Re: Obrigações Montepio 2011/2015

[/quote][/quote]Reislb Escreveu:A verdade é que uma amiga minha (que trabalha na área de regulação financeira) uma vez me disse algo que me deixou a pensar. "Quando vais à farmácia pedir algo para a dor de cabeça sabes o que te estão a dar? Mas mesmo assim esperas que te dêem algo para os sintomas apresentados."
Não resisto a comentar esta analogia da regulação/supervisão financeira. Porque a considero errada e ilustrativa do que está mal não só na regulação/supervisão, como também nos investidores e prestadores de serviços financeiros.
1º - O paracetamol para a dor de cabeça na farmácia seria equivalente aos depósitos a prazo nos bancos. E esses toda a gente conhece. Mas as farmácias não vendem só paracetamol. Como os bancos não "vendem" só depósitos.

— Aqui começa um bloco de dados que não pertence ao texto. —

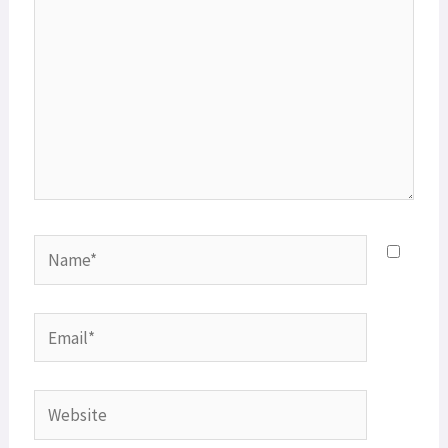
Name*
Email*
Website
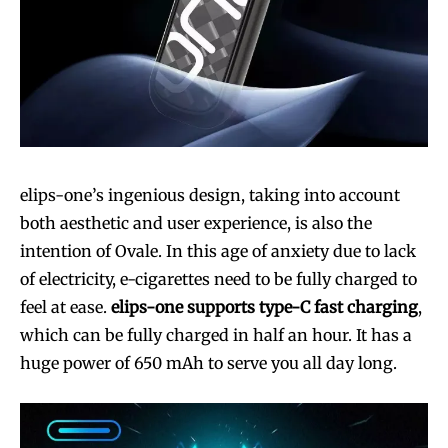
elips-one’s ingenious design, taking into account
both aesthetic and user experience, is also the
intention of Ovale. In this age of anxiety due to lack
of electricity, e-cigarettes need to be fully charged to
feel at ease.
elips-one supports type-C fast charging
,
which can be fully charged in half an hour. It has a
huge power of 650 mAh to serve you all day long.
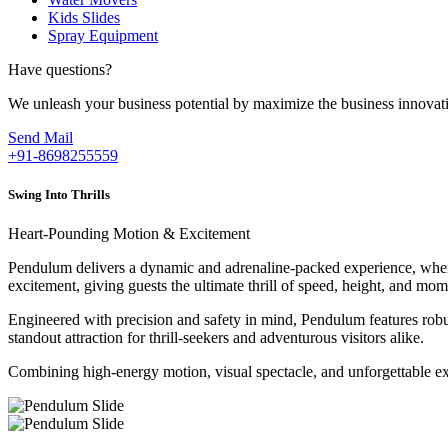
Kids Slides
Spray Equipment
Have questions?
We unleash your business potential by maximize the business innovat
Send Mail
+91-8698255559
Swing Into Thrills
Heart-Pounding Motion & Excitement
Pendulum delivers a dynamic and adrenaline-packed experience, where 
excitement, giving guests the ultimate thrill of speed, height, and mo
Engineered with precision and safety in mind, Pendulum features robus
standout attraction for thrill-seekers and adventurous visitors alike.
Combining high-energy motion, visual spectacle, and unforgettable exc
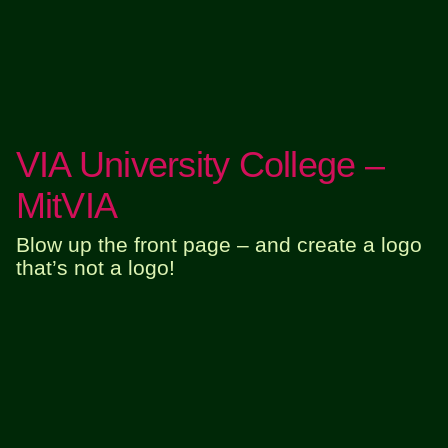
VIA University College –
MitVIA
Blow up the front page – and create a logo
that’s not a logo!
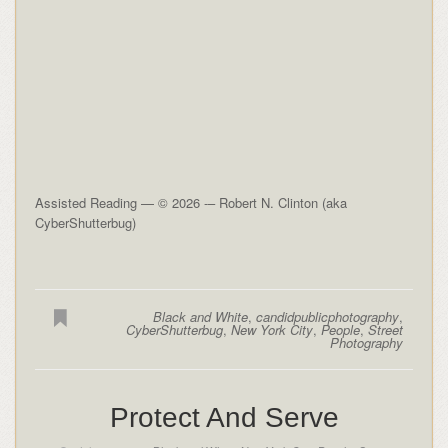
Assisted Reading — © 2026 -– Robert N. Clinton (aka
CyberShutterbug)
Black and White
,
candidpublicphotography
,
CyberShutterbug
,
New York City
,
People
,
Street
Photography
Protect And Serve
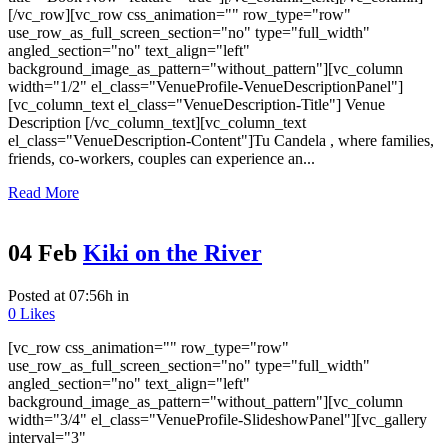
[/vc_row][vc_row css_animation="" row_type="row"
use_row_as_full_screen_section="no" type="full_width"
angled_section="no" text_align="left"
background_image_as_pattern="without_pattern"][vc_column
width="1/2" el_class="VenueProfile-VenueDescriptionPanel"]
[vc_column_text el_class="VenueDescription-Title"] Venue
Description [/vc_column_text][vc_column_text
el_class="VenueDescription-Content"]Tu Candela , where families,
friends, co-workers, couples can experience an...
Read More
04 Feb
Kiki on the River
Posted at 07:56h
in
0
Likes
[vc_row css_animation="" row_type="row"
use_row_as_full_screen_section="no" type="full_width"
angled_section="no" text_align="left"
background_image_as_pattern="without_pattern"][vc_column
width="3/4" el_class="VenueProfile-SlideshowPanel"][vc_gallery
interval="3"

2º - Se em vez de paracetamol precisarmos de antibiótico que resposta nos dará o farmacêutico? Nem mais, que precisamos da opinião de "um especialista". Chama-se "receita médica". E, na analogia anterior, os gestores de conta dos bancos são "farmacêuticos" ou "médicos"? (Não pretendo menosprezar qualquer profissão, apenas ilustrar a importância de cada função e da formação inerente à mesma). Eu temo que muitos deles não tenha capacidade para passar "receitas financeiras". Não que sejam incompetentes. Antes pelo contrário. A maioria deles são muito competentes, mas só tiveram formação para "farmacêuticos" e não para "médicos". O exemplo descrito pelo zezeze ilustra claramente este ponto. Talvez nos últimos anos os bancos tenham pedido aos seus colaboradores para serem "médicos" à pressão, sem lhes dar a formação necessária. Ou alguns colaboradores decidiram que não valia a pena o esforço adicional.
3º -Se não é preciso saber "o que nos estão a dar", então porque razão insistem os reguladores/supervisores para que os bancos produzam verdadeiras pilhas de documentos sobre cada produto financeiro? E para que insistem que esses documentos sejam disponibilizados aos investidores? E exigem que os investidores os leiam antes de investir? E que confirmem que os entenderam? Por isso a analogia é tão errada, mais ainda vinda de um regulador. Sim, o investidor precisa de entender o que lhe estão a dar. E se não tem formação, tempo ou disposição para se informar, resta-lhe ficar com as alternativas que entende.
4º - Se vamos à farmácia pedir algo para a "dor de cabeça" e nos entregam uma embalagem que diz "anti-inflamatório", vamos tomar sem questionar? Ou vamos perguntar ao farmacêutico se tem a certeza que é o medicamento certo? E na banca? Se pedimos um "depósito a prazo" e não dão um prospecto de 200 páginas de uma "obrigação do banco" que paga juros anuais como se fosse um depósito e nos garantem que é a mesma coisa, que é tudo garantido pelo banco, o que fazemos? Deveríamos perguntar ao gestor se é mesmo o "medicamento" que nós pedimos.
5º - A atitude paternalista que a analogia demonstra - uma confiança cega nos "farmacêuticos" e "bancários" - pode criar o incentivo à des-responsabilização dos clientes. E depois lá virão as frases: "fui enganado! Pensei que era depósito!". Numa decisão de investimento com intervenção do banco tem que existir co-responsabilização do investidor e do banco. E não só do banco.
6º - A literária financeira é um problema. E não só em Portugal. Mas eu fico espantado não seja relevante ensinar nada sobre o sector bancário, como funciona um banco, empréstimos, depósitos, taxas de juro, obrigações, ações, etc... Afinal, o comum dos mortais, mais tarde ou mais cedo vai ter que lidar com uma conta bancária. Com empréstimos ou investimentos. Mas parece que pedir que se formem pessoas para algo que vão utilizar durante a vida futura. A analogia com a farmácia parece indiciar que este aumento da literária financeira é desnecessária. Afinal, parecem pensar os os reguladores, temos os "farmacêuticos" e os "médicos". Mas quem melhor conhece os sintomas? É o "médico" ou o "paciente"?